An integrative proteomics approach to identify novel therapeutic targets for SPINK1-positive prostate cancer.

Dysregulated phosphorylation of proteins perturbs the activity of several biological pathways leading to tumorigenesis and metastases. Integrated proteomics studies offer an in-depth comprehension of cancer pathobiology, and could untangle its complex circuitries. To decipher the signaling involved in SPINK1-mediated tumorigenesis, we performed label-free quantitative proteome and phosphoproteome profiling of small hairpin RNA -mediated SPINK1 silenced (shSPINK1) and control small hairpin RNA Scrambled (shSCRM) 22RV1 cells. Our integrated proteomics data revealed ~4000 proteins and enriched ~6000 phosphopeptides in each biological replicate. Of these, 367 proteins and 807 phosphopeptides were found to be significantly altered between shSCRM and shSPINK1 cells.

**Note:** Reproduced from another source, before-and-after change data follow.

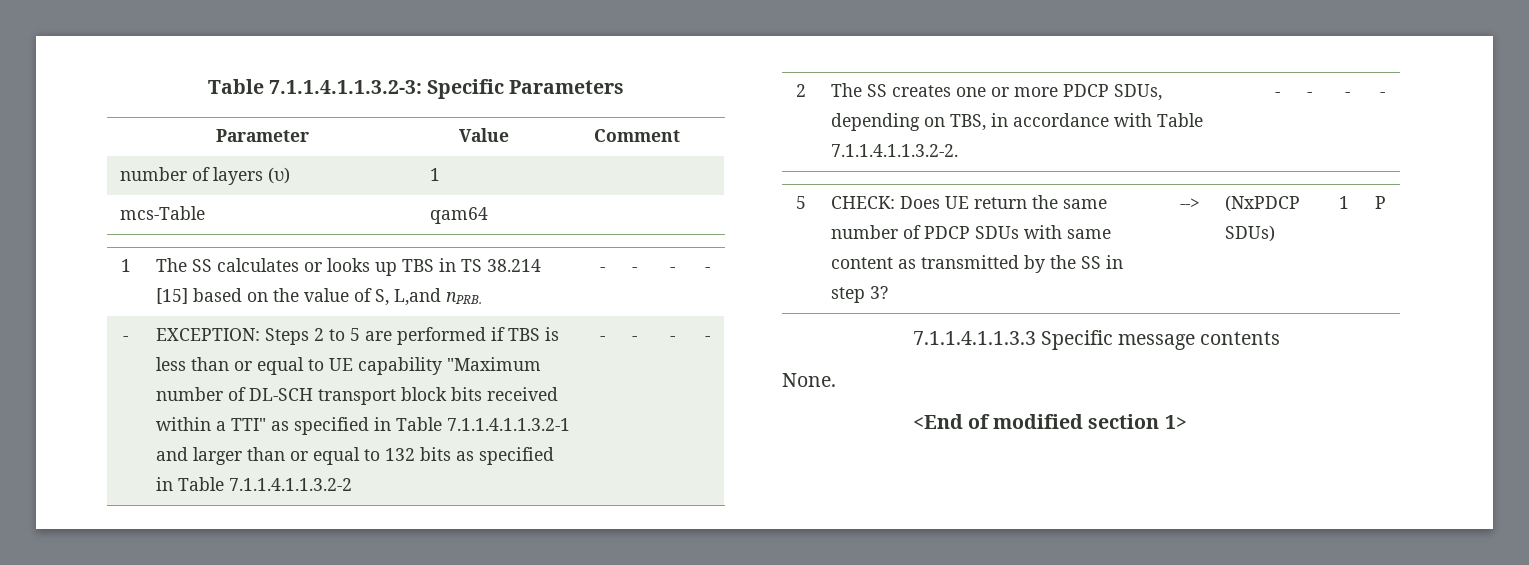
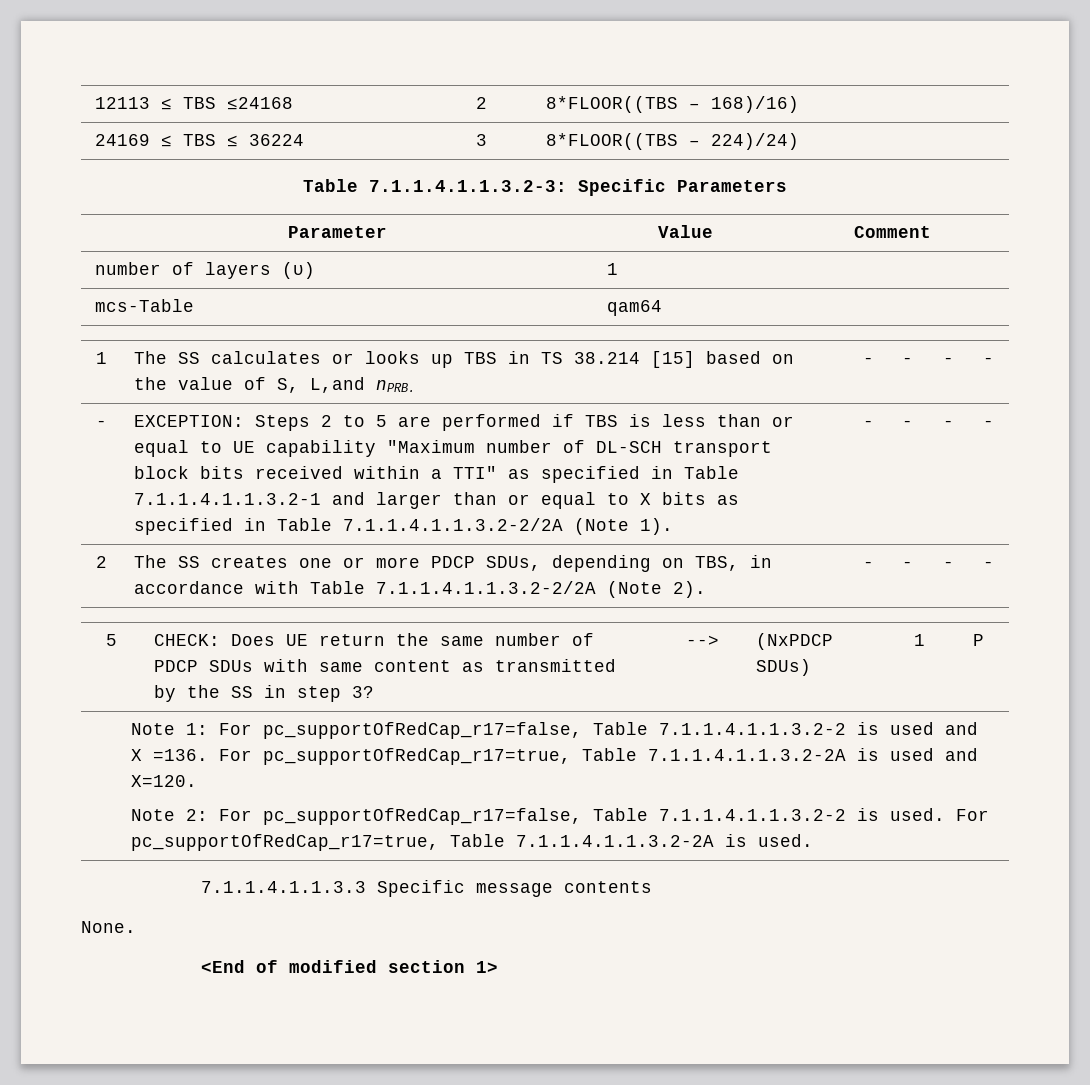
(207, 86) none -> [94,97,293,110] [475,97,487,109] [545,96,799,113] [94,134,304,147] [475,134,487,146] [545,133,799,150] 12113 ≤ TBS ≤24168 | 2 | 8*FLOOR((TBS – 168)/16) // 24169 ≤ TBS ≤ 36224 | 3 | 8*FLOOR((TBS – 224)/24) //
[384,448,415,461] 132 -> [639,493,651,505] X
[228,478,352,491] 7.1.1.4.1.1.3.2-2 -> [342,518,673,535] 7.1.1.4.1.1.3.2-2/2A (Note 1).
[830,144,958,157] 7.1.1.4.1.1.3.2-2. -> [375,581,706,598] 7.1.1.4.1.1.3.2-2/2A (Note 2).
(1386, 202) none -> [130,722,978,739] [130,748,978,765] [130,775,197,787] [130,808,989,825] [130,834,813,851] // Note 1: For pc_supportOfRedCap_r17=false, Table 7.1.1.4.1.1.3.2-2 is used and X =136. For pc_supportOfRedCap_r17=true, Table 7.1.1.4.1.1.3.2-2A is used and X=120. // Note 2: For pc_supportOfRedCap_r17=false, Table 7.1.1.4.1.1.3.2-2 is used. For pc_supportOfRedCap_r17=true, Table 7.1.1.4.1.1.3.2-2A is used.

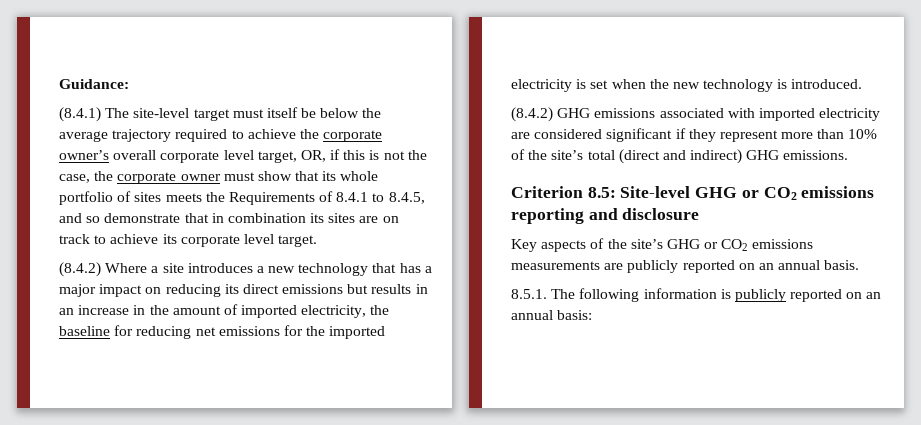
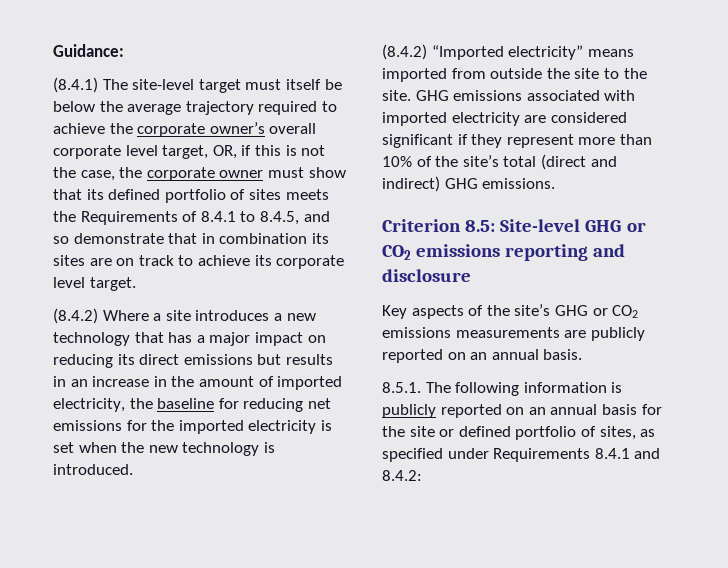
[340,171,379,181] whole -> [108,189,161,200] defined
(553, 114) none -> [431,45,634,60] [382,68,647,82] [382,90,411,101] “Imported electricity” means imported from outside the site to the site.
[557,310,593,320] basis: -> [601,404,662,415] [382,426,656,440] [382,448,661,462] [382,470,422,481] basis for the site or defined portfolio of sites, as specified under Requirements 8.4.1 and 8.4.2:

蛋白质磷酸化失调会扰动多条生物通路的活性，进而引发肿瘤发生与转移。整合蛋白质组学研究能够深入解析癌症病理生物学机制，并厘清其复杂的信号调控网络。为解析SPINK1介导的肿瘤发生相关信号通路，本研究对短发夹RNA（small hairpin RNA, shRNA）介导的SPINK1沉默细胞（shSPINK1）及对照随机序列短发夹RNA（shSCRM）22RV1细胞开展了无标记定量蛋白质组与磷酸化蛋白质组谱分析。本研究的整合蛋白质组学数据显示，每个生物学重复样本中均可检测到约4000种蛋白质，并富集得到约6000个磷酸肽。其中，shSCRM与shSPINK1细胞间共有367种蛋白质及807个磷酸肽发生显著差异改变。